[Material for this task]
* * * * * * * * *

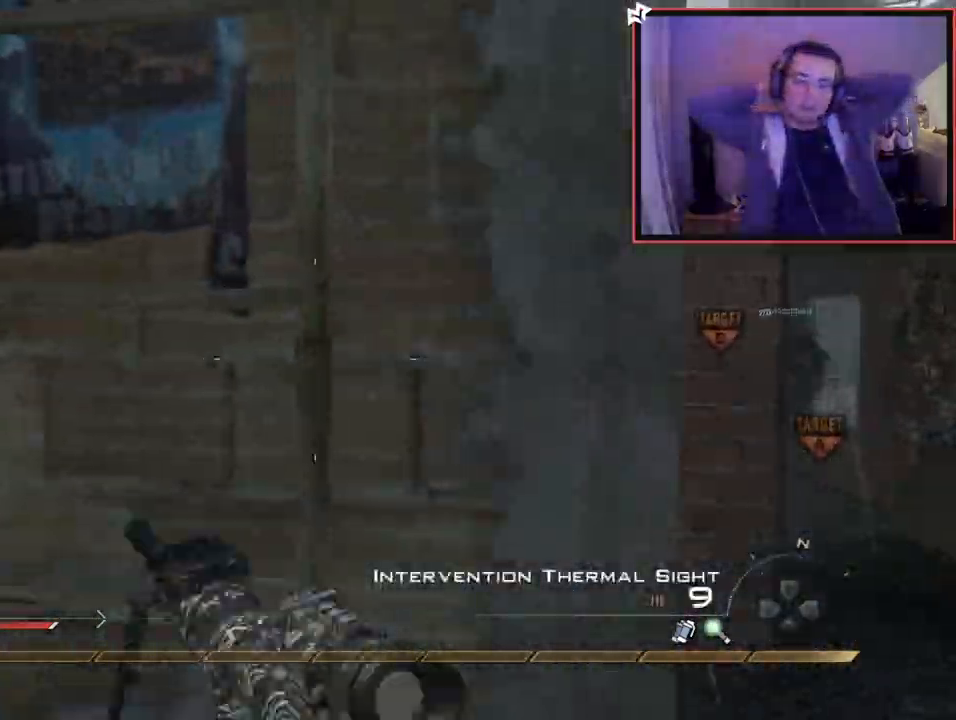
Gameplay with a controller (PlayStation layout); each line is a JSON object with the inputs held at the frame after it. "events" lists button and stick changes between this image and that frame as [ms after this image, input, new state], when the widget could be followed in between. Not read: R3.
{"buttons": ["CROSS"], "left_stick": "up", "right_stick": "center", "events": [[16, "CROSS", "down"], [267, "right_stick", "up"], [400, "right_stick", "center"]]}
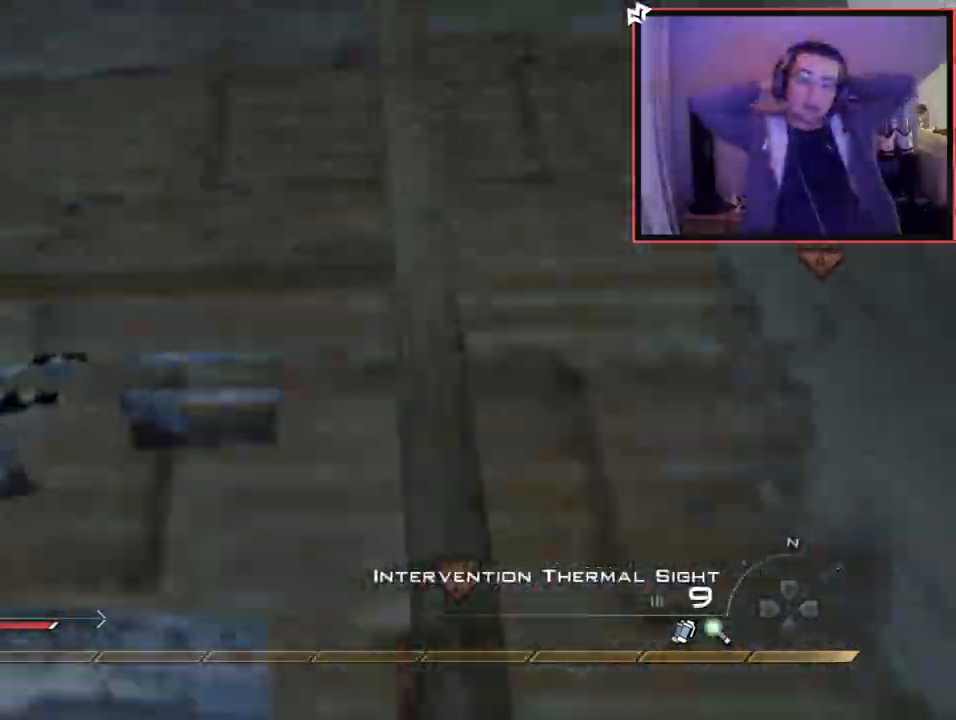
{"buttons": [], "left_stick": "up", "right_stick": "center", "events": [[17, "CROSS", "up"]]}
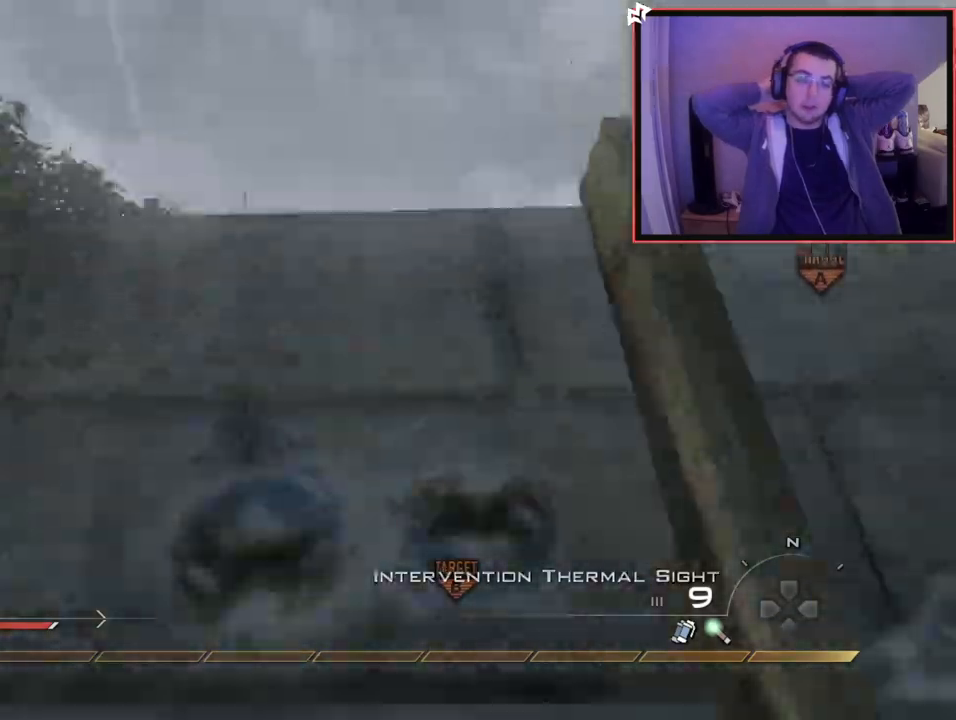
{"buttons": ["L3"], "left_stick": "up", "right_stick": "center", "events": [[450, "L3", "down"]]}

* * * * * * * * *

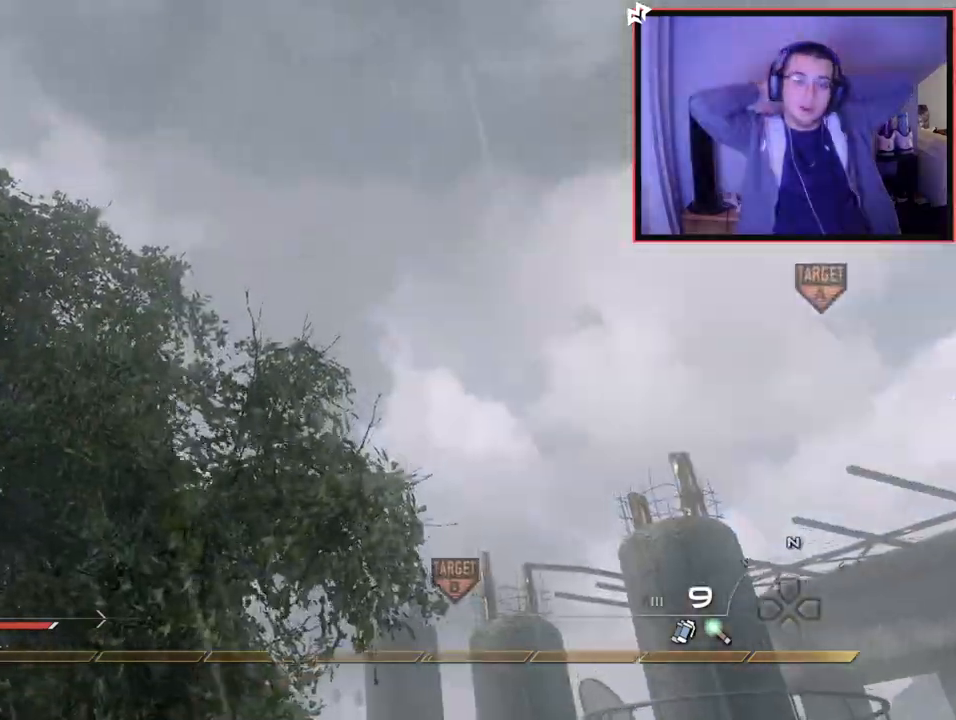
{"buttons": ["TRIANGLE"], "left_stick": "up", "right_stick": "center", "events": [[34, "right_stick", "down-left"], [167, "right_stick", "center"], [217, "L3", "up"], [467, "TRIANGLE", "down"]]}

* * * * * * * * *

[Assigned task]
Check each line of the records for the string "CROSS" and state how many lines contain it. Give only the number.

[Exercise answer]
2